◆ Exercise instructions:
a - In the extract on phthalocyanine interfaces, translate this sentence into Spanish: "A fairly detailed understanding was obtained of the phenomena which take place when FePc is annealed."
b - Extend the extract on phthalocyanine interfaces and molecular sputtering, picking up after its final sentence.

From this study of molecular solids, insight was gained into the degree of architectural control which can be achieved and maintained in the fabrication of assemblies which have been called organized chemical systems. Auger depth profiling was established as a reliable technique for determining the elemental composition in depth of phthalocyanine/phthalocyanine (Pc/Pc) and Pc/metal interfaces initially. Also examined were the mechanisms which can lead to physical and chemical degradation of these interfaces with time.
A variety of techniques were relied upon to study the chemical degradation of FePc which took place during annealing in air. A fairly detailed understanding was obtained of the phenomena which take place when FePc is annealed.
The question of a molecular sputtering mechanism was addressed from a unique perspective. The interest of this research group was in materials which were more complex than those which can be treated by molecular dynamics. Therefore, the approach taken here could not be quantitative or exact. However, by examining some basic parameters such as diffusivity, fragmentation, energy loss cross-section, and range for various charged particles, these results could be examined in greater detail than that usually employed for molecular sputtering.

◆ Data section:

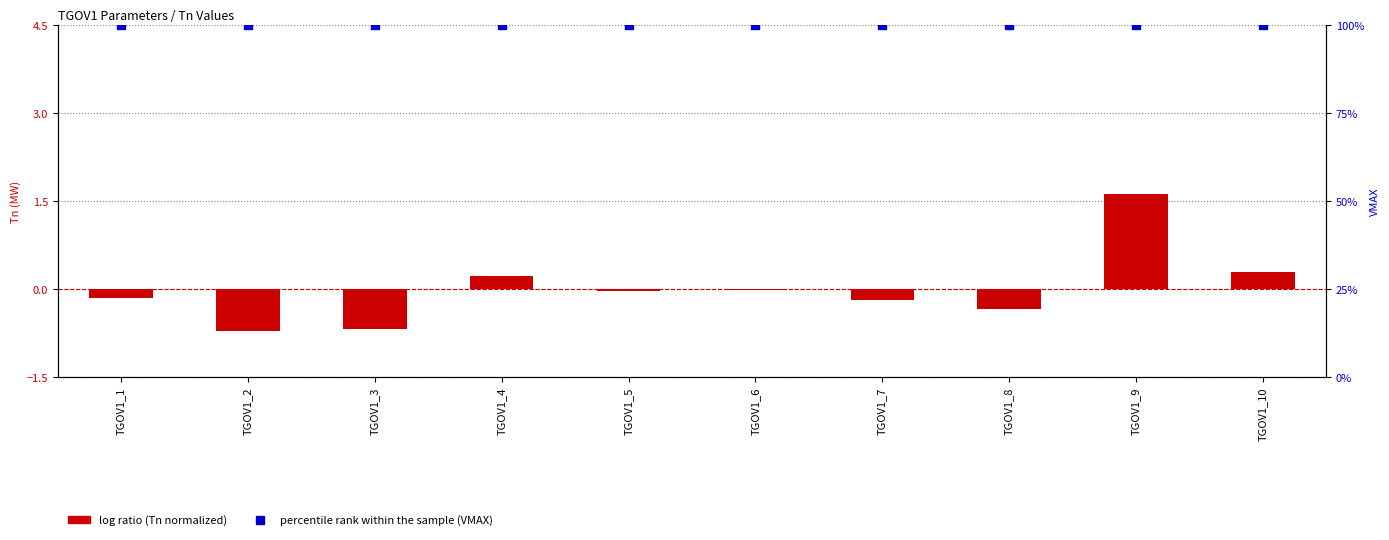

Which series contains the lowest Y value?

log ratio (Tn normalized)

--

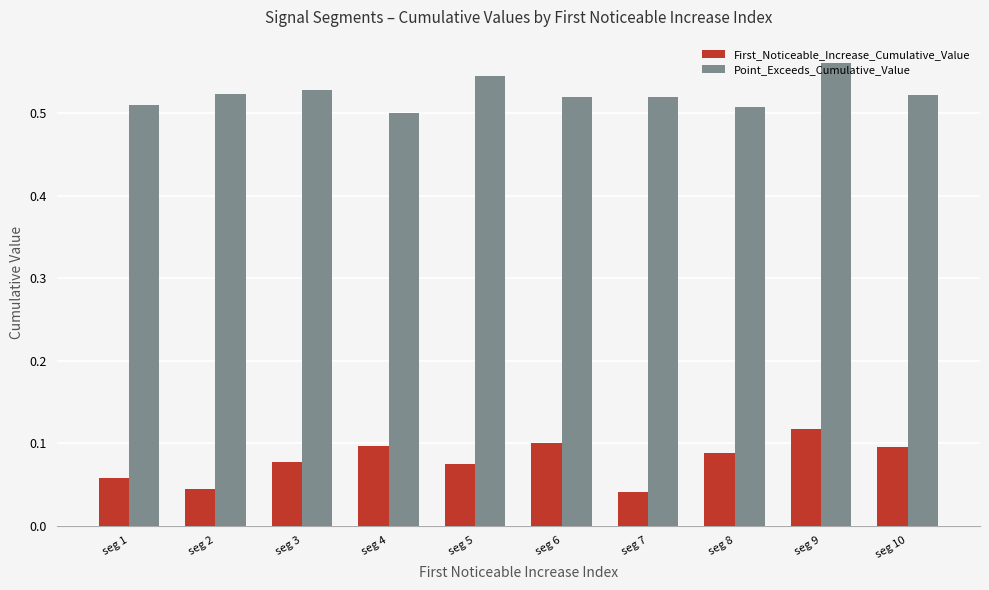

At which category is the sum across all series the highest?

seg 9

◆ Responses per task:
a - Se obtuvo una comprensión bastante detallada de los fenómenos que tienen lugar cuando el FePc se somete a recocido.

b -
Using the results obtained from these AES studies, the technique of SIMS was evaluated for the analysis in depth of molecular solids. Although SIMS data are perhaps more difficult to evaluate quantitatively, due to artifacts, the method did have advantages which allowed the identification of silver on the surface of unannealed Pc/Ag/glass assemblies. The presence of silver was not detectable by AES due to spectral overlap, and had not been anticipated by previous researchers.
Finally, some preliminary results with polymer film assemblies were presented. Although the major problems of charging and film rupture were avoided, the research was handicapped by a loss of the components of interest, which were low concentration of organic compounds dispersed in the polymer matrix.
Thesis (Ph.D.)--University of Illinois at Urbana-Champaign, 1981.